═══ DATA SECTION ═══

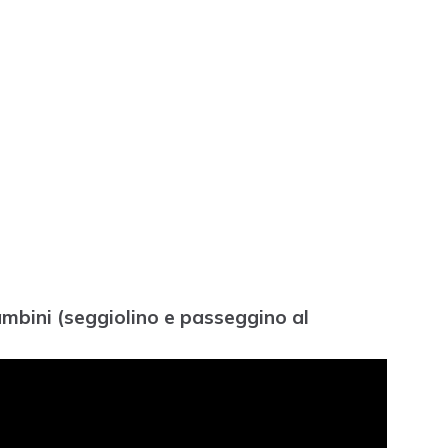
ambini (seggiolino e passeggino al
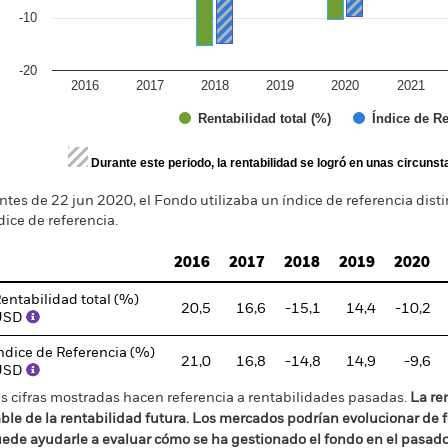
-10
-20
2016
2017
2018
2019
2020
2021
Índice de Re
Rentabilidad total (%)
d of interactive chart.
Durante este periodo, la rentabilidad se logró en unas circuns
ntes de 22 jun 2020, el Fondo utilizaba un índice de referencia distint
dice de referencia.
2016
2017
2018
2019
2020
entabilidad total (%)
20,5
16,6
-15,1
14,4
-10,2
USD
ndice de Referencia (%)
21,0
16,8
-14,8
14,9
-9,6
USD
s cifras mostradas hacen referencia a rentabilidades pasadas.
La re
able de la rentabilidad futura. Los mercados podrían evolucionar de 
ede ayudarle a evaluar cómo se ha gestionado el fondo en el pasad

═══

PROMPT:
Could the material above be given again in full and exactly, with its pictures left out?

YOUR RESPONSE:
ambini (seggiolino e passeggino al
-10
-20
2016
2017
2018
2019
2020
2021
Índice de Re
Rentabilidad total (%)
d of interactive chart.
Durante este periodo, la rentabilidad se logró en unas circuns
ntes de 22 jun 2020, el Fondo utilizaba un índice de referencia distint
dice de referencia.
2016
2017
2018
2019
2020
entabilidad total (%)
20,5
16,6
-15,1
14,4
-10,2
USD
ndice de Referencia (%)
21,0
16,8
-14,8
14,9
-9,6
USD
s cifras mostradas hacen referencia a rentabilidades pasadas.
La re
able de la rentabilidad futura. Los mercados podrían evolucionar de 
ede ayudarle a evaluar cómo se ha gestionado el fondo en el pasad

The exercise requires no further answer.